— BEGIN Excerpted text —
Meet someone in person, hear their story, and all the preconceived notions of religion, nationality and ethnicity easlily fall away. Our similarities are greater than our differences.
When the refugees landed, cold, wet, and exhausted in their hundreds of thousands during 2015 and 2016, the first act of the Greek people was to welcome them as their guests.
Greece was the epicentre of the migrant crisis of 2015 and 2016. More than a million people arrived by sea from Turkey in just 15 months. We travelled to several centres that were instrumental in dealing with the issue. In Athens, Leros and Lesvos we spoke to refugees who survived perilous journeys to safety. We also spent time filming in humanitarian refugee support centres, camps and education centres to understand the issues relating to assisting the 60,000 refugees still in limbo after the borders to mainland Europe were closed in March 2016. On the island of Lesvos, far from Athens, we spent time filming in the small fishing village of Skala Sikamineas. In the area around that village of just 120 people, more than 500,000 refugees passed through. Three people from the village were nominated in 2016 for a Nobel Peace Prize.
— END Excerpted text —
— BEGIN Dataset rows —
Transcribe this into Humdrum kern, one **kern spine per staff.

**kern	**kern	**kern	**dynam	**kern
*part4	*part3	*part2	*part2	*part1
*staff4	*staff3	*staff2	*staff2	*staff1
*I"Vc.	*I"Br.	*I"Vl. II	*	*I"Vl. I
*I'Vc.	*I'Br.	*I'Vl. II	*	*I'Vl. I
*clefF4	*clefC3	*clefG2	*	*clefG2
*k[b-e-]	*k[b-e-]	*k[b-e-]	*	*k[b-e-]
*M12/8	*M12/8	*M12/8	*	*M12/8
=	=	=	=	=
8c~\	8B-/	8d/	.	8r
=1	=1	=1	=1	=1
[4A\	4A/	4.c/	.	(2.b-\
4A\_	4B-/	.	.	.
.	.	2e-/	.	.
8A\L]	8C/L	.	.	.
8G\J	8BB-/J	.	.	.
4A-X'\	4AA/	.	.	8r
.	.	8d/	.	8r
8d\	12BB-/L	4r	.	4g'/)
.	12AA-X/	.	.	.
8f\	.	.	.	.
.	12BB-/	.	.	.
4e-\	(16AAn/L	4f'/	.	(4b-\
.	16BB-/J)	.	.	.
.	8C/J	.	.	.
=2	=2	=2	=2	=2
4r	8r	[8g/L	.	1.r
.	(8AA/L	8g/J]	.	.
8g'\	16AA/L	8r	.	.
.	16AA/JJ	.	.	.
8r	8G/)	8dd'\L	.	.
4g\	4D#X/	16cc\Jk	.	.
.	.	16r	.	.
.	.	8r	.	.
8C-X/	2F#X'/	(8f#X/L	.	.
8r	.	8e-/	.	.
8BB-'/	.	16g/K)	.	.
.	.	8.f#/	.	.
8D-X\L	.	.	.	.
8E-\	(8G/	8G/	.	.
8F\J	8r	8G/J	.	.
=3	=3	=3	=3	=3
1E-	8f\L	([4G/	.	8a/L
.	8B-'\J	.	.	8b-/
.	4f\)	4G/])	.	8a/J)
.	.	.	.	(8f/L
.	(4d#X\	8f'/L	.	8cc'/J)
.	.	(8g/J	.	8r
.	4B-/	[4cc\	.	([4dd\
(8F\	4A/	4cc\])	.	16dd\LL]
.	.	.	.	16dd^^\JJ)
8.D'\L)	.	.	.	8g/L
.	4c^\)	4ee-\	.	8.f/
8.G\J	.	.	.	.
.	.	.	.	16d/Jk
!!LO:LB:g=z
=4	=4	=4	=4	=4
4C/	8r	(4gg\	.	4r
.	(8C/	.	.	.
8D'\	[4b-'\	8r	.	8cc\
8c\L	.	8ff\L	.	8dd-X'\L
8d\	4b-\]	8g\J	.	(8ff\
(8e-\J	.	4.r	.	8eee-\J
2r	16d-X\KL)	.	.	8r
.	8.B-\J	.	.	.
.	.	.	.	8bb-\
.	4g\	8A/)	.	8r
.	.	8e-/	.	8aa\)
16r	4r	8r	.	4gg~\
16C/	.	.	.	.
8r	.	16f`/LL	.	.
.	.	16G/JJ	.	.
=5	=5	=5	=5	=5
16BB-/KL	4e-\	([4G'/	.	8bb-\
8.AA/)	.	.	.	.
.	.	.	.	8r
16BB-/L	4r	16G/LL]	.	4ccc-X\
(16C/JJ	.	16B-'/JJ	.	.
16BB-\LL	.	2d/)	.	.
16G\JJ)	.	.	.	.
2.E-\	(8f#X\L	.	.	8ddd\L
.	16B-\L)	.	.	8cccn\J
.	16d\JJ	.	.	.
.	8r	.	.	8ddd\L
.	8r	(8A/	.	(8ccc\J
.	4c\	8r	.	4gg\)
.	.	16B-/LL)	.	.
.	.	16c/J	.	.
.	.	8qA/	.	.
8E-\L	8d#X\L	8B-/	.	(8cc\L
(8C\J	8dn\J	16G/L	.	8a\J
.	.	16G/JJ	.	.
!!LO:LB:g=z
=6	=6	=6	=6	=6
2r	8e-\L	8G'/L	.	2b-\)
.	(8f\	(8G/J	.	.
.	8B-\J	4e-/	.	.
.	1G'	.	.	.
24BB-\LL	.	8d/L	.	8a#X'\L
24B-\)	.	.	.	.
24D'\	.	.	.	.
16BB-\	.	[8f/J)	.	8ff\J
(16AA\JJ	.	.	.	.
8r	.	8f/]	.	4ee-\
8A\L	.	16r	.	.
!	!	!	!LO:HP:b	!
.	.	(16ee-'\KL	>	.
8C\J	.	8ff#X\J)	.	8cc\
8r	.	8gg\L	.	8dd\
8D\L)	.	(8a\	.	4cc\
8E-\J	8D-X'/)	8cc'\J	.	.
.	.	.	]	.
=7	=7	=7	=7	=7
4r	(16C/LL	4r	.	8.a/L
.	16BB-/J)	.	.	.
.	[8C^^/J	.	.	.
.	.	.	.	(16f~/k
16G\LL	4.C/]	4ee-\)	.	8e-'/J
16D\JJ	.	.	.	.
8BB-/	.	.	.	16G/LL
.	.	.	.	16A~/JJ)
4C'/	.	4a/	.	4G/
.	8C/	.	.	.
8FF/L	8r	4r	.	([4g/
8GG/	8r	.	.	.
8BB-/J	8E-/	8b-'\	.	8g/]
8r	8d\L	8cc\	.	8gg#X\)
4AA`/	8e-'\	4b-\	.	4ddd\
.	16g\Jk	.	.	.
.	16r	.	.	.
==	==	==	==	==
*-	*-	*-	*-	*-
— END Dataset rows —
=== Tasks to perform ===
A. Update the text on refugees in Greece, beginning at the words "Meet someone in" and stopping after "than our differences.", with "preconceived notions" changed to "assumptions".
B. Can you sum up the text on refugees in Greece in two sentences?
C. Could you pick up the account of the refugee crisis in Greece after its last sentence and carry it on?
None of these lines are needed.

=== Answers to the tasks ===
A.
Meet someone in person, hear their story, and all the assumptions of religion, nationality and ethnicity easlily fall away. Our similarities are greater than our differences.

B. Greece was the epicenter of the 2015–2016 migrant crisis, when more than a million people arrived by sea from Turkey in 15 months and Greeks welcomed them as guests. The authors spoke with refugees in Athens, Leros and Lesvos and filmed at support centers, camps and the village of Skala Sikamineas, where more than 500,000 refugees passed through.

C.
In Jordan, near the Syrian border, the Zaatari Refugee Camp hosts 80,000 people. Zaatari is a bold and inspirational example of what humanity can do to support each other when it works together.
The Zaatari camp in Jordan was created in 2012 in response to the exodus of Syrians forced to leave their homes and seek safety from the war. From a difficult beginning, Zaatari has evolved into a huge humanitarian experiment managed by the UNHCR — the UN High Commissioner for Refugees. Its 80,000 residents live in a safe, respectful and well-resourced environment that provides schooling, and social and health services. There are 2500 refugee-run businesses in Zaatari and many people work in and out of the camp, contributing to an economy that is estimated to generate $20 million per month. We spent a week in Jordan and filmed inside Zaatari, hearing the stories of refugees and the range of foundations and NGO's that collaborate in the camp's humanitarian effort.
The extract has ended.